*Exercise goal*. In the listing below, locate the line that contains "Февраль 2026" and the line that contains "Апрель 2025". Restate word for word those two lines and every line between them, and nothing else.

★ ★ ★ ★ ★

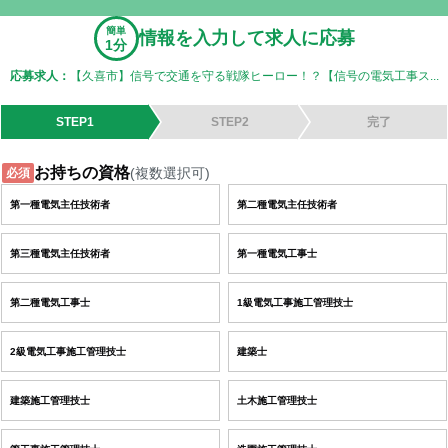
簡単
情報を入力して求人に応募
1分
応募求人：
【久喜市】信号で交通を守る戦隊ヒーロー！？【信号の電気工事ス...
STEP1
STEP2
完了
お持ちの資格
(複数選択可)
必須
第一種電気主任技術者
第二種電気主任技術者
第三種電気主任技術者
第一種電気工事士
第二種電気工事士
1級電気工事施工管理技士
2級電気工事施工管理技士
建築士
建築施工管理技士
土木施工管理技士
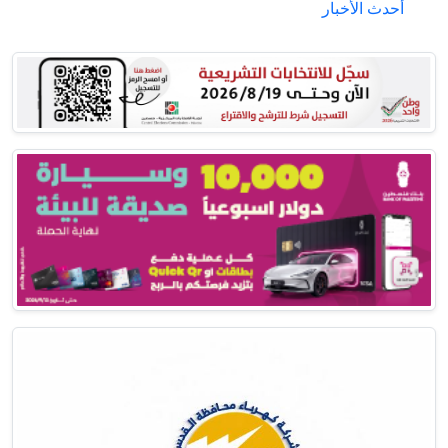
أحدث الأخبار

★ ★ ★ ★ ★

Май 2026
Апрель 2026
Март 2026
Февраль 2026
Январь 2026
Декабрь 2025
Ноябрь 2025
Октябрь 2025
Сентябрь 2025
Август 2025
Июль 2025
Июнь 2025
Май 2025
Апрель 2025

★ ★ ★ ★ ★

*Task output*.
Февраль 2026
Январь 2026
Декабрь 2025
Ноябрь 2025
Октябрь 2025
Сентябрь 2025
Август 2025
Июль 2025
Июнь 2025
Май 2025
Апрель 2025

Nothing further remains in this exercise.